When you reach the line containing "M915,5H952L1001,115L929,147L911,107L937,96L900,12Z" in the records below, start copying exactly, and stop once you have copied the line containing "M138,739L165,801L91,834L64,772Z".

━━ Dataset entries

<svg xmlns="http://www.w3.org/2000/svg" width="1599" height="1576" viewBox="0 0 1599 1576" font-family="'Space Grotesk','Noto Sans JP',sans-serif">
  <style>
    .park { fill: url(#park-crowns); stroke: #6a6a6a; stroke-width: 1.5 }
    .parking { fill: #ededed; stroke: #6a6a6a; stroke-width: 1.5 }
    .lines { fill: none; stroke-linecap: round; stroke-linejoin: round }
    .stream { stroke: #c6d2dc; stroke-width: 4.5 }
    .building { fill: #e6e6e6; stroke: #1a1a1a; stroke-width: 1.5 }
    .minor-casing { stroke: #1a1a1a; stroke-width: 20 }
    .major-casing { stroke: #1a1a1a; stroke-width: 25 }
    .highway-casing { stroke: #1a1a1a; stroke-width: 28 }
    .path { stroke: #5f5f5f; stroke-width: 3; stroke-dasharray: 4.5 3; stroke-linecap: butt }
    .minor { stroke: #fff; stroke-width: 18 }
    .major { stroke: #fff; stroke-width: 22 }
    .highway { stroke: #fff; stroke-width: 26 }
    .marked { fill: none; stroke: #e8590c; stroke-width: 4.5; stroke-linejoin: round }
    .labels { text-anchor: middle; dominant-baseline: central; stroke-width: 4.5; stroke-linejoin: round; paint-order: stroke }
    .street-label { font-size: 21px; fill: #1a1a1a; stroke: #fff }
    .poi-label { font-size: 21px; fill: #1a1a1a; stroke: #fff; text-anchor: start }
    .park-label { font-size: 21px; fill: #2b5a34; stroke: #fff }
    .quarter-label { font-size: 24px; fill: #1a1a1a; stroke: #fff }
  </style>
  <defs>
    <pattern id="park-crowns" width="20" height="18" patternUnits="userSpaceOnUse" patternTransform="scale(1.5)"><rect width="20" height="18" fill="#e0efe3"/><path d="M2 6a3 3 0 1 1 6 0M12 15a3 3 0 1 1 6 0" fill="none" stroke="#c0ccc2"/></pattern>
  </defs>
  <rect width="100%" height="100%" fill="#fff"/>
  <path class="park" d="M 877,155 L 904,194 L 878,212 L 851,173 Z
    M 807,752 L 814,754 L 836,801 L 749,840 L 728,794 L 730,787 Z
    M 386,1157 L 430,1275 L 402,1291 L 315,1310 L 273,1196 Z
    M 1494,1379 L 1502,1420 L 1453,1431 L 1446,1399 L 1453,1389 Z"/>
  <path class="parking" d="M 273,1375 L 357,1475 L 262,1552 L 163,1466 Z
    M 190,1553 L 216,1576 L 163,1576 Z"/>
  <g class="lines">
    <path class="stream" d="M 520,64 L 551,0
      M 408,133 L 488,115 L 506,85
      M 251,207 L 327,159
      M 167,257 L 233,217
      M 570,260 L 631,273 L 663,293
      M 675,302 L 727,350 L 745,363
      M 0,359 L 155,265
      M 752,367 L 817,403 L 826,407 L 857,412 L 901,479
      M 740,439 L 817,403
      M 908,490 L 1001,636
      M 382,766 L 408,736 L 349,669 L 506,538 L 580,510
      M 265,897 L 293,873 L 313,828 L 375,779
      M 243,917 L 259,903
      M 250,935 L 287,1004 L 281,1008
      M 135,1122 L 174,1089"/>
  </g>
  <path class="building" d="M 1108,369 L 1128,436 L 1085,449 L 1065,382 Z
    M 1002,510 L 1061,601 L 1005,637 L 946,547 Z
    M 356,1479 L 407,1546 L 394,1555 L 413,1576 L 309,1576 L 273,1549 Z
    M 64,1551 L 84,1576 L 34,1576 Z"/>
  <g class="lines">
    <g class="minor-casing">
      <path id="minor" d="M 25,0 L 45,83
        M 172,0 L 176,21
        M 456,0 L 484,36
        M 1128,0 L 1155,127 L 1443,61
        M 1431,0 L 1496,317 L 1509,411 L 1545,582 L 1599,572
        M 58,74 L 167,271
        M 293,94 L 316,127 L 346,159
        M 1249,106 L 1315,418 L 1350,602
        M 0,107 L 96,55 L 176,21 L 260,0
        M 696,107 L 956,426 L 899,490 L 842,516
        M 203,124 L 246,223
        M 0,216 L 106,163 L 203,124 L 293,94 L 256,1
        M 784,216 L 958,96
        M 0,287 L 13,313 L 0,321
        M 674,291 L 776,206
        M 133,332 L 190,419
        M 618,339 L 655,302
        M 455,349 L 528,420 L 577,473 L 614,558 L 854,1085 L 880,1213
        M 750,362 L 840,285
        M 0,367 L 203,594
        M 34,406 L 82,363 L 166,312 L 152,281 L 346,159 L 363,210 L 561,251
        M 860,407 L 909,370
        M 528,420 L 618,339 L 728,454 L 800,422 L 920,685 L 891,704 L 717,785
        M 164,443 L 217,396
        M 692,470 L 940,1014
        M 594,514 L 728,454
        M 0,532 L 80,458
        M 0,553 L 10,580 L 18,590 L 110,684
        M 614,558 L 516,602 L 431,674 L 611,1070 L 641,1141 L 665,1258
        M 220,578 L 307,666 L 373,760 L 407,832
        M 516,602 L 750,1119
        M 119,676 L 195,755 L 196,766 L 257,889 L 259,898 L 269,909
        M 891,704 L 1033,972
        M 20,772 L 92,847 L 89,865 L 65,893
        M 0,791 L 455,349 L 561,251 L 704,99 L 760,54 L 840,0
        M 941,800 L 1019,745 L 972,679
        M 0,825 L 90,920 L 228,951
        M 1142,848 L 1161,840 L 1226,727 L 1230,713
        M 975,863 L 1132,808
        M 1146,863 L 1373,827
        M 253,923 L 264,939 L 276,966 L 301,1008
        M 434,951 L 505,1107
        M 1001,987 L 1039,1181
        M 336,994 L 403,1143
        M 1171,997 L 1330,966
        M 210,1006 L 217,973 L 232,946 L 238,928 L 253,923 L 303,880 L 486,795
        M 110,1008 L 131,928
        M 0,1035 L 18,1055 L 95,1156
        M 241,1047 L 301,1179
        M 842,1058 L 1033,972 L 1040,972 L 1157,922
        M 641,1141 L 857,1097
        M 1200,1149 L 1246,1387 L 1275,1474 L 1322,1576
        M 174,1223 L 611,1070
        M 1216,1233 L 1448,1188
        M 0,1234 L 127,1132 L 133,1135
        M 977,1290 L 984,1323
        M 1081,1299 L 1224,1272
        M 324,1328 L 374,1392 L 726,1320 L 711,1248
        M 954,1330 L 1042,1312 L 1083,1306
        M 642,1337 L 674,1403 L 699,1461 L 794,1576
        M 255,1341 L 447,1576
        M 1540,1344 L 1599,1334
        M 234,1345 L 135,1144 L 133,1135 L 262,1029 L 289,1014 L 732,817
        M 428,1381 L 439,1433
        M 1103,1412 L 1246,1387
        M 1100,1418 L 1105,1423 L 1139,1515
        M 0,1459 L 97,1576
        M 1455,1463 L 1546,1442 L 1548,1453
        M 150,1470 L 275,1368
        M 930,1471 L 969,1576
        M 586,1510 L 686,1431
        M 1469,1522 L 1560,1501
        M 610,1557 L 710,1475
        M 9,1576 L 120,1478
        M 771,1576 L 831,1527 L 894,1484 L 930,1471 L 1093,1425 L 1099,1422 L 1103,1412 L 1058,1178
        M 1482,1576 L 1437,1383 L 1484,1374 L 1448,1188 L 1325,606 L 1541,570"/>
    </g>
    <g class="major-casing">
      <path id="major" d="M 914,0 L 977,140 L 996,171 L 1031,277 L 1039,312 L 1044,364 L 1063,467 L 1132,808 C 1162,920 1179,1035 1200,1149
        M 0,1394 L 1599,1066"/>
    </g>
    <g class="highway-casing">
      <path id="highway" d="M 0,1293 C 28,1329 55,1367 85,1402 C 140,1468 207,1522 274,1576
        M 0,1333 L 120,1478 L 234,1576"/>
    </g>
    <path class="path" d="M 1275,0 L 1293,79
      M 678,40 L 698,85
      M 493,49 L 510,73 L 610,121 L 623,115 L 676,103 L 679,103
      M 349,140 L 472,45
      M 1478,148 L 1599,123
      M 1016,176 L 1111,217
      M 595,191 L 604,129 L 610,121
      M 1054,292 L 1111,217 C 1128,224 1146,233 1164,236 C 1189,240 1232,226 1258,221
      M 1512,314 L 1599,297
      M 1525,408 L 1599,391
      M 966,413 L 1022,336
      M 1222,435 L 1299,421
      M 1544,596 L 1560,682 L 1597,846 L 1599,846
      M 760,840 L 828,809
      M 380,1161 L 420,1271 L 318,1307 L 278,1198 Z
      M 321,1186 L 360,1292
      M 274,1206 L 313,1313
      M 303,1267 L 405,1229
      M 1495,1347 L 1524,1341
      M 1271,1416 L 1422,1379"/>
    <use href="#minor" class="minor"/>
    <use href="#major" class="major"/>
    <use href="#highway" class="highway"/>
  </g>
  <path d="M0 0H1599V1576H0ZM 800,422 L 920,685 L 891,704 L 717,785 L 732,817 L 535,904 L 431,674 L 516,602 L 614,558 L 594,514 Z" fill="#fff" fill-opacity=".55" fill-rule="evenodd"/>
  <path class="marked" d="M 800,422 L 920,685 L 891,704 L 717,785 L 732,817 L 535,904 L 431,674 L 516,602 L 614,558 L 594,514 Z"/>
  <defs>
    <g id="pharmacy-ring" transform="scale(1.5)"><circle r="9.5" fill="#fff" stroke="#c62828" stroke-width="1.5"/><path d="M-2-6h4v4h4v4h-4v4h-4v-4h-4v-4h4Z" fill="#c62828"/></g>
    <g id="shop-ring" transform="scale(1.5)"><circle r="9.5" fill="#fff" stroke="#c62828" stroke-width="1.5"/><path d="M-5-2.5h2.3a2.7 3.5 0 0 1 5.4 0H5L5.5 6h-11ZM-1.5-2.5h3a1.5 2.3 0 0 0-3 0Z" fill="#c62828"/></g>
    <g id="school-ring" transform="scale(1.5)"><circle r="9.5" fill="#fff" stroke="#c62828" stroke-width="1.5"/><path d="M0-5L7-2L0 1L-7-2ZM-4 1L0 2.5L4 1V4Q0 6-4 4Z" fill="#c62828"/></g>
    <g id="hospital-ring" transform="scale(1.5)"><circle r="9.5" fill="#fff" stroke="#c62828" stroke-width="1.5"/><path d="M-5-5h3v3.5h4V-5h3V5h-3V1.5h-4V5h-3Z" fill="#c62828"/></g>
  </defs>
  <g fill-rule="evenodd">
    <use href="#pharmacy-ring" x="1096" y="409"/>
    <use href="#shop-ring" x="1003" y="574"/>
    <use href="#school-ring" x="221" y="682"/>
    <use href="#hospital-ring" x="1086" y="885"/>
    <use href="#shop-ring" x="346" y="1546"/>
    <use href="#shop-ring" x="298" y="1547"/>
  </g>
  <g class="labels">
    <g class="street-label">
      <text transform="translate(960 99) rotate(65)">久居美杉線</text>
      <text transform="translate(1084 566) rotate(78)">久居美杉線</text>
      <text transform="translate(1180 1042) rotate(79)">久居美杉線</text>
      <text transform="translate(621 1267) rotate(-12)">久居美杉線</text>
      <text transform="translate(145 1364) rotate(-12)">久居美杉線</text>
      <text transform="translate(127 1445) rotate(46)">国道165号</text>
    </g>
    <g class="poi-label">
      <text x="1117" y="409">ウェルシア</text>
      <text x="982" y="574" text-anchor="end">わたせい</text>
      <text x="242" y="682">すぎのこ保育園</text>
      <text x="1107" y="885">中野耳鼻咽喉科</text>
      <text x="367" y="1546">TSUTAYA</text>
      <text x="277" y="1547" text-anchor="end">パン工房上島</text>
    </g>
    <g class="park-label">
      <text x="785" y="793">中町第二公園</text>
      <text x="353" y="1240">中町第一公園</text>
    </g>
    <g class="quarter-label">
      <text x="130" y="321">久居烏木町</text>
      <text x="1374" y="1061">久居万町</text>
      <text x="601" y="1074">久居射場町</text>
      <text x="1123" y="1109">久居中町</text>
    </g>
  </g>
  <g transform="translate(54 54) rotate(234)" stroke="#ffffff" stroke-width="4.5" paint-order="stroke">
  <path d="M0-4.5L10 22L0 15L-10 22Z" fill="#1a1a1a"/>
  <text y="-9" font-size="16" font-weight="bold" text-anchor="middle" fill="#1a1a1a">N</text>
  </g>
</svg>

━━━━
━━ Dataset entries

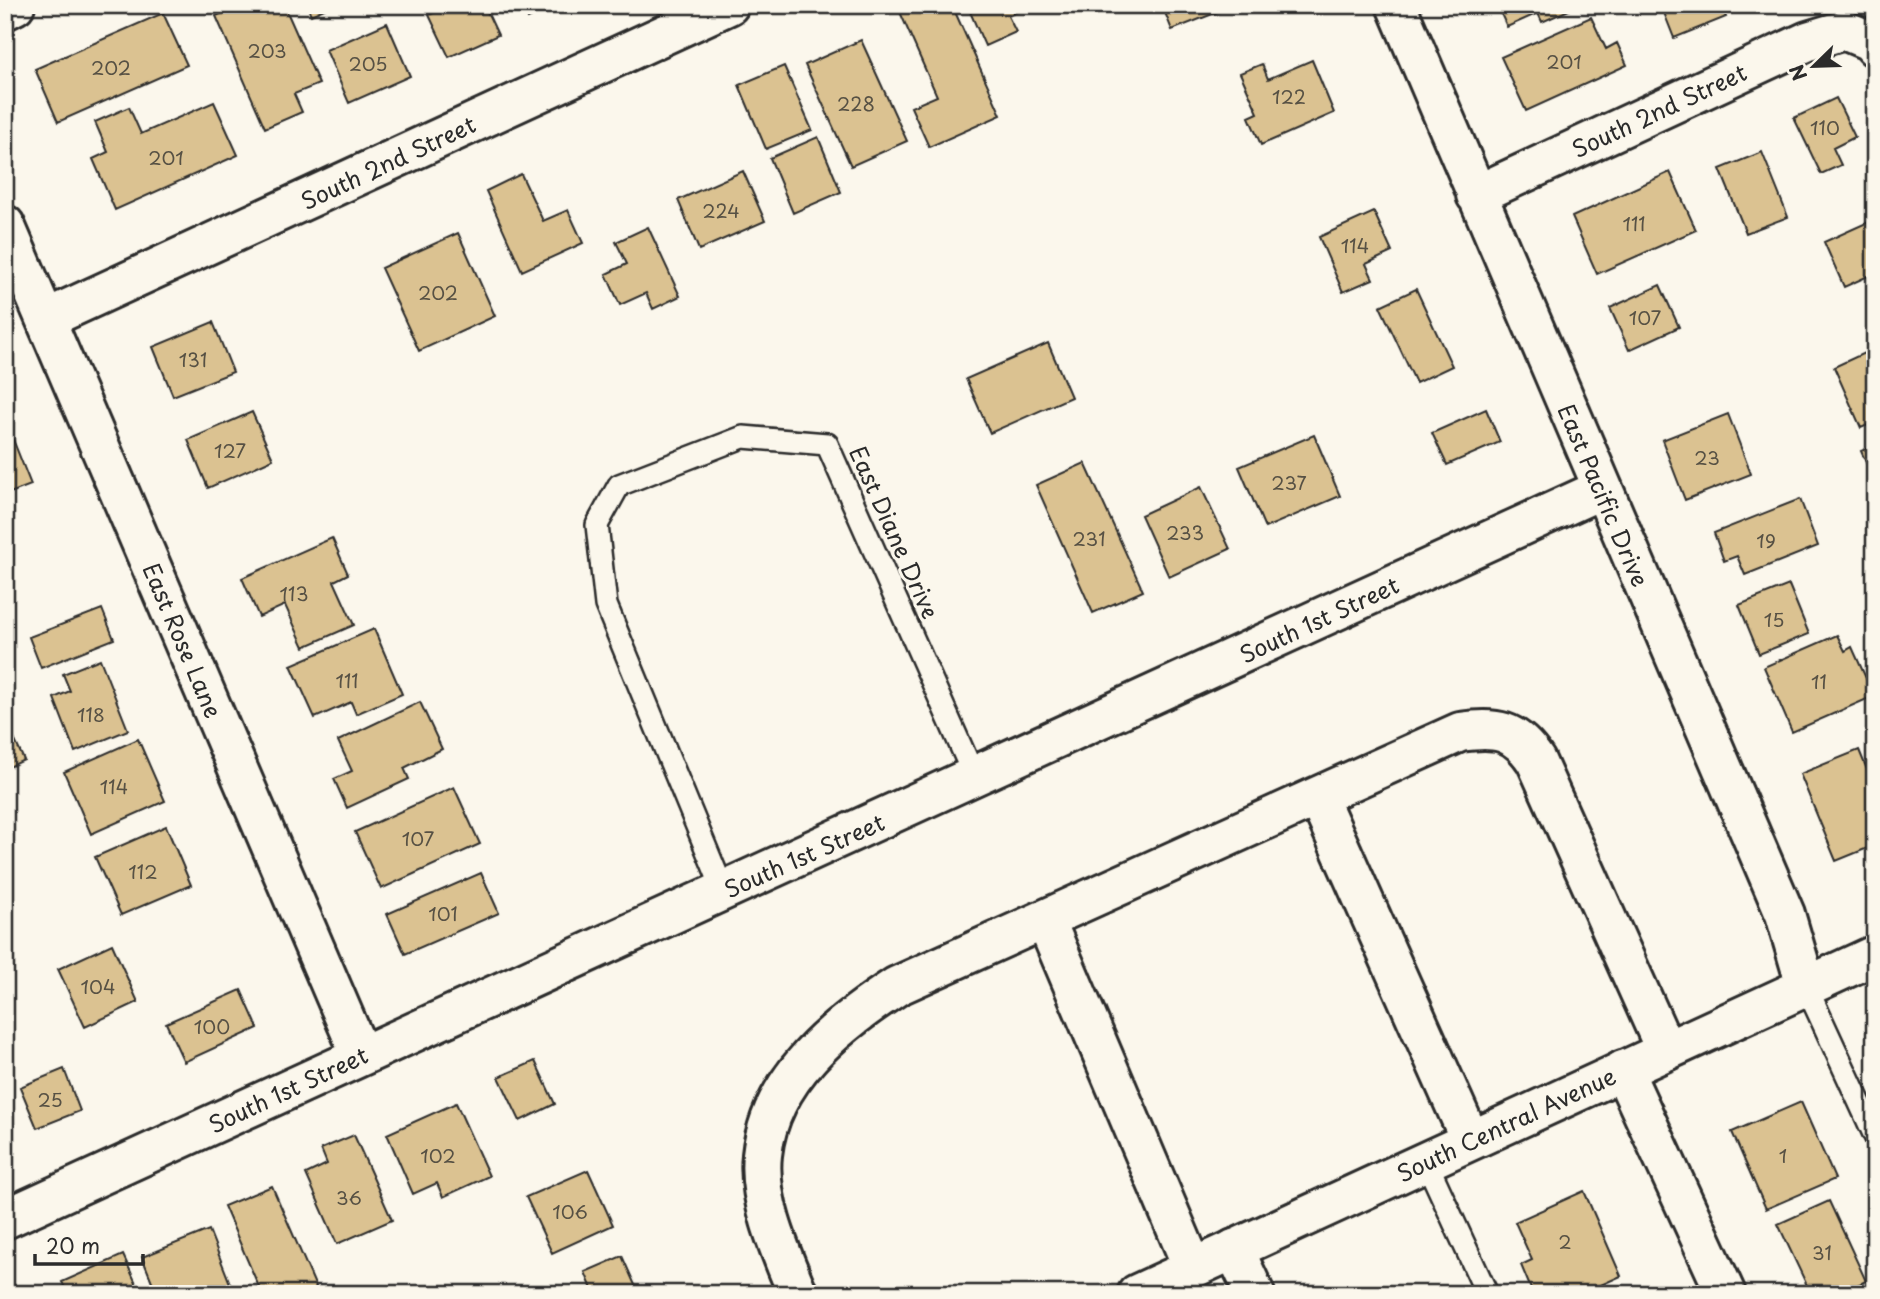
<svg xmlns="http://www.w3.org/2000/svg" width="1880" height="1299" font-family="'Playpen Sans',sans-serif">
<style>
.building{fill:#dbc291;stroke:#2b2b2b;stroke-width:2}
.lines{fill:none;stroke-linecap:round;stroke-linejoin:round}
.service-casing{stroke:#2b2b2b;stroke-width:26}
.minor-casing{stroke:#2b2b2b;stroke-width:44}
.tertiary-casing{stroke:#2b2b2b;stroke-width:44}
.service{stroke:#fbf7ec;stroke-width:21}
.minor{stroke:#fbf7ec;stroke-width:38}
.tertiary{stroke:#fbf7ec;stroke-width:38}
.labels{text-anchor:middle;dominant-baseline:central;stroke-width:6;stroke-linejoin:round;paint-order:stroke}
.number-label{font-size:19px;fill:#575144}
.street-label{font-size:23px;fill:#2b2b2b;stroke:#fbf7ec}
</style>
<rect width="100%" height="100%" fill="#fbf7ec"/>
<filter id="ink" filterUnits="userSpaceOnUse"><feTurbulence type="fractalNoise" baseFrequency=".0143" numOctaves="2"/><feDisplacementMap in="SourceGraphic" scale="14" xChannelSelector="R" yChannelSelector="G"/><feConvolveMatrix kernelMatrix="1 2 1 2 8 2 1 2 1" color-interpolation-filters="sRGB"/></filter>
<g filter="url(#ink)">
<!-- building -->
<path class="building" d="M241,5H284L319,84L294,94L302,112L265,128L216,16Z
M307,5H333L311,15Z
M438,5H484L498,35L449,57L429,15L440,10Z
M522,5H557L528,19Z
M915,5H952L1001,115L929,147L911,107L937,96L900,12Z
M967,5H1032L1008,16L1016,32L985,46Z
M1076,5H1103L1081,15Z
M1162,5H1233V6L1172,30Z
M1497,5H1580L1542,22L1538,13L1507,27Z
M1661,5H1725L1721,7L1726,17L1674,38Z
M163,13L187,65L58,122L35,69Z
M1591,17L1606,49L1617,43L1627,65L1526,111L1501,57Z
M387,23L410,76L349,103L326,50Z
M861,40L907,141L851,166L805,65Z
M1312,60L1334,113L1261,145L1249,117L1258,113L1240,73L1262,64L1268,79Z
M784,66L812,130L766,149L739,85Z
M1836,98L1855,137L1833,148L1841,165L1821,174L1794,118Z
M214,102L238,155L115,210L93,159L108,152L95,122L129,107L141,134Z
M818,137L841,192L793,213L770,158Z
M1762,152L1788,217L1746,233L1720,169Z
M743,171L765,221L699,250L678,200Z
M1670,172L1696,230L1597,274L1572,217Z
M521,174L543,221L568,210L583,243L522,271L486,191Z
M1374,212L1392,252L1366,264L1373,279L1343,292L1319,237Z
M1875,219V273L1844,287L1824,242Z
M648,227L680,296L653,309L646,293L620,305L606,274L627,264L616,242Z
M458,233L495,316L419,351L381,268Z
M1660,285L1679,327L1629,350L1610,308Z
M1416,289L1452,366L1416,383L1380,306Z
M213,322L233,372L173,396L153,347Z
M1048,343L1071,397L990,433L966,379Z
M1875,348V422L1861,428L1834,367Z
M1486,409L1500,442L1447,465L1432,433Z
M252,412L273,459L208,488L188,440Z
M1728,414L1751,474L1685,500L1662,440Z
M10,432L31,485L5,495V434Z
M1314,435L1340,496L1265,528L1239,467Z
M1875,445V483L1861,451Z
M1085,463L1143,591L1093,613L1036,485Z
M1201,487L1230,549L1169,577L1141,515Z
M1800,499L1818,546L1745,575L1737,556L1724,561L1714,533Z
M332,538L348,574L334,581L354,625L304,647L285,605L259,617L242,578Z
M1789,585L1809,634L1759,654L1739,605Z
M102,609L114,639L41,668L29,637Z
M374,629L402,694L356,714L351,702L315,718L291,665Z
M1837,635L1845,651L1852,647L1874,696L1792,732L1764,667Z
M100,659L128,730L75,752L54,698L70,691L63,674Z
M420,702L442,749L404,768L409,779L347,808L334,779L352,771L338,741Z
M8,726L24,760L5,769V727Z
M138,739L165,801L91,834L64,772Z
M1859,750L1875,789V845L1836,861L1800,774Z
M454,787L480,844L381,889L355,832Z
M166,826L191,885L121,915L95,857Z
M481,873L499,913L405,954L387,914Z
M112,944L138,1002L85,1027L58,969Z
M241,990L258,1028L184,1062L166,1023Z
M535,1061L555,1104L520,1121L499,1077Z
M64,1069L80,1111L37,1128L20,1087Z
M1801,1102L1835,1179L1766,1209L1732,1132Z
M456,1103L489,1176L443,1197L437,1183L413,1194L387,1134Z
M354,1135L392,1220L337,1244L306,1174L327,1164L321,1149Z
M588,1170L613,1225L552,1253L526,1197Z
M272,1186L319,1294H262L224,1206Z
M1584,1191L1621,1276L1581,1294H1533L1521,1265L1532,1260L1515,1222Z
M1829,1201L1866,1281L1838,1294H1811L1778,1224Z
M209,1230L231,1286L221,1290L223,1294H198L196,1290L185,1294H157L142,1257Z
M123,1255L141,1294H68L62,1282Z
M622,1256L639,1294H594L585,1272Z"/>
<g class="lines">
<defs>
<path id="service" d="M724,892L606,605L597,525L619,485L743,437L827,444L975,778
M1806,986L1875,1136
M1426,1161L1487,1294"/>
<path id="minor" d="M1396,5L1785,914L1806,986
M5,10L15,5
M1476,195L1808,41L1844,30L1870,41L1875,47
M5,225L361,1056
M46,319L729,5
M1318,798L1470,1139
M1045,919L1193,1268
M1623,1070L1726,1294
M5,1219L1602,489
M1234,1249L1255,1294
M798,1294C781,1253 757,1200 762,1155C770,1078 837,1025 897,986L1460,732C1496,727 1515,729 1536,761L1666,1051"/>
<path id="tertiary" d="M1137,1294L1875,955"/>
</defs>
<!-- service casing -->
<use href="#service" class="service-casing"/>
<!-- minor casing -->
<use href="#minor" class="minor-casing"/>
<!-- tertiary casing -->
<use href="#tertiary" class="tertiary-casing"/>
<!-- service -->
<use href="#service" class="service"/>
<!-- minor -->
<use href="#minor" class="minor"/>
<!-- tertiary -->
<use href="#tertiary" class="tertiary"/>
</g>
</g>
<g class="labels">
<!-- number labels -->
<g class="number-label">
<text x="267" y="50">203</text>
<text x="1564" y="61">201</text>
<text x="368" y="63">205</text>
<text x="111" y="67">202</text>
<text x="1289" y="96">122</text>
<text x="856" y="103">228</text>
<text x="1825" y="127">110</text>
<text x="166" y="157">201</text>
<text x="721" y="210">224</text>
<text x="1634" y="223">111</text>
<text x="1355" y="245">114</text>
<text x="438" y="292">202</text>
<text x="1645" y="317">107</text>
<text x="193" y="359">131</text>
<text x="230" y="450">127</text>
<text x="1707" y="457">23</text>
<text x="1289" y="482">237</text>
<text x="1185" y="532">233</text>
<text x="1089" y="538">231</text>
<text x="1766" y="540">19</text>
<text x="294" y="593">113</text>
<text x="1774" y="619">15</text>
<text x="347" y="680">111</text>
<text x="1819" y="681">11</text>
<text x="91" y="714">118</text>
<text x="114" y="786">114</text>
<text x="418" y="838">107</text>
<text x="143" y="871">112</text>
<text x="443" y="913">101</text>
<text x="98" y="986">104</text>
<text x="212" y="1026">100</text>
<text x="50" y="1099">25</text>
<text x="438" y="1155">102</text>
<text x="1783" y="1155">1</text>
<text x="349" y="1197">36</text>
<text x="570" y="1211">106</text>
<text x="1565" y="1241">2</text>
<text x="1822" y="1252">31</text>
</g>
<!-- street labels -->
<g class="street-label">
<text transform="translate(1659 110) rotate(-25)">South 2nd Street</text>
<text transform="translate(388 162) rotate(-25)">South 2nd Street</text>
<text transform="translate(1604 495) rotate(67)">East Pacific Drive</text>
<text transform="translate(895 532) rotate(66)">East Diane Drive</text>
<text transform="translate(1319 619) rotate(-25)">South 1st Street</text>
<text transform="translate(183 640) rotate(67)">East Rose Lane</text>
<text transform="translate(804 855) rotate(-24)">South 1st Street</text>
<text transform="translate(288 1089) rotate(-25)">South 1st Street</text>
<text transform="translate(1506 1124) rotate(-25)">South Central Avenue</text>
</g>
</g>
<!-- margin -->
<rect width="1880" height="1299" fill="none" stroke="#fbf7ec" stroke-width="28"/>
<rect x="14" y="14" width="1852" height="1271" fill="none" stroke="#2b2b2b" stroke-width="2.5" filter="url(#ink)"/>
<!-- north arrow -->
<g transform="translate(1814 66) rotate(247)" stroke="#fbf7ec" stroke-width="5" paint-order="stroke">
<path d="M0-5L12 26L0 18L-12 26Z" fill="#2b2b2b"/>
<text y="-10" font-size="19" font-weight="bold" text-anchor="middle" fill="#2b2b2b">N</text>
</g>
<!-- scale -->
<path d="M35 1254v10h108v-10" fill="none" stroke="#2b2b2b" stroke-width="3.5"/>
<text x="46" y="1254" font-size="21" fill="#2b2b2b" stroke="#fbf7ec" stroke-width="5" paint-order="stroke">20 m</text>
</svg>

━━━━

Response to this exercise |
M915,5H952L1001,115L929,147L911,107L937,96L900,12Z
M967,5H1032L1008,16L1016,32L985,46Z
M1076,5H1103L1081,15Z
M1162,5H1233V6L1172,30Z
M1497,5H1580L1542,22L1538,13L1507,27Z
M1661,5H1725L1721,7L1726,17L1674,38Z
M163,13L187,65L58,122L35,69Z
M1591,17L1606,49L1617,43L1627,65L1526,111L1501,57Z
M387,23L410,76L349,103L326,50Z
M861,40L907,141L851,166L805,65Z
M1312,60L1334,113L1261,145L1249,117L1258,113L1240,73L1262,64L1268,79Z
M784,66L812,130L766,149L739,85Z
M1836,98L1855,137L1833,148L1841,165L1821,174L1794,118Z
M214,102L238,155L115,210L93,159L108,152L95,122L129,107L141,134Z
M818,137L841,192L793,213L770,158Z
M1762,152L1788,217L1746,233L1720,169Z
M743,171L765,221L699,250L678,200Z
M1670,172L1696,230L1597,274L1572,217Z
M521,174L543,221L568,210L583,243L522,271L486,191Z
M1374,212L1392,252L1366,264L1373,279L1343,292L1319,237Z
M1875,219V273L1844,287L1824,242Z
M648,227L680,296L653,309L646,293L620,305L606,274L627,264L616,242Z
M458,233L495,316L419,351L381,268Z
M1660,285L1679,327L1629,350L1610,308Z
M1416,289L1452,366L1416,383L1380,306Z
M213,322L233,372L173,396L153,347Z
M1048,343L1071,397L990,433L966,379Z
M1875,348V422L1861,428L1834,367Z
M1486,409L1500,442L1447,465L1432,433Z
M252,412L273,459L208,488L188,440Z
M1728,414L1751,474L1685,500L1662,440Z
M10,432L31,485L5,495V434Z
M1314,435L1340,496L1265,528L1239,467Z
M1875,445V483L1861,451Z
M1085,463L1143,591L1093,613L1036,485Z
M1201,487L1230,549L1169,577L1141,515Z
M1800,499L1818,546L1745,575L1737,556L1724,561L1714,533Z
M332,538L348,574L334,581L354,625L304,647L285,605L259,617L242,578Z
M1789,585L1809,634L1759,654L1739,605Z
M102,609L114,639L41,668L29,637Z
M374,629L402,694L356,714L351,702L315,718L291,665Z
M1837,635L1845,651L1852,647L1874,696L1792,732L1764,667Z
M100,659L128,730L75,752L54,698L70,691L63,674Z
M420,702L442,749L404,768L409,779L347,808L334,779L352,771L338,741Z
M8,726L24,760L5,769V727Z
M138,739L165,801L91,834L64,772Z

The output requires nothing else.